→ **Exercise aim**:
An unchanged copy of each entry below is needed; keep the pictures out of it.
Provided records section start
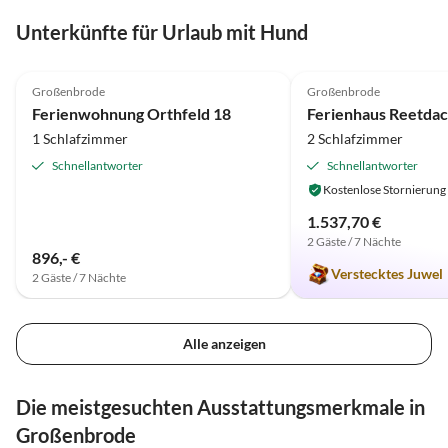
Unterkünfte für Urlaub mit Hund
4.8
(23)
Top-Inserat
4.9
(14)
Großenbrode
Großenbrode
Ferienwohnung Orthfeld 18
1 Schlafzimmer
2 Schlafzimmer
Schnellantworter
Schnellantworter
Kostenlose Stornierung
1.537,70 €
2 Gäste / 7 Nächte
896,- €
Verstecktes Juwel
2 Gäste / 7 Nächte
Alle anzeigen
Die meistgesuchten Ausstattungsmerkmale in
Großenbrode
Provided records section end
→ **Result**:
Unterkünfte für Urlaub mit Hund
4.8
(23)
Top-Inserat
4.9
(14)
Großenbrode
Großenbrode
Ferienwohnung Orthfeld 18
1 Schlafzimmer
2 Schlafzimmer
Schnellantworter
Schnellantworter
Kostenlose Stornierung
1.537,70 €
2 Gäste / 7 Nächte
896,- €
Verstecktes Juwel
2 Gäste / 7 Nächte
Alle anzeigen
Die meistgesuchten Ausstattungsmerkmale in
Großenbrode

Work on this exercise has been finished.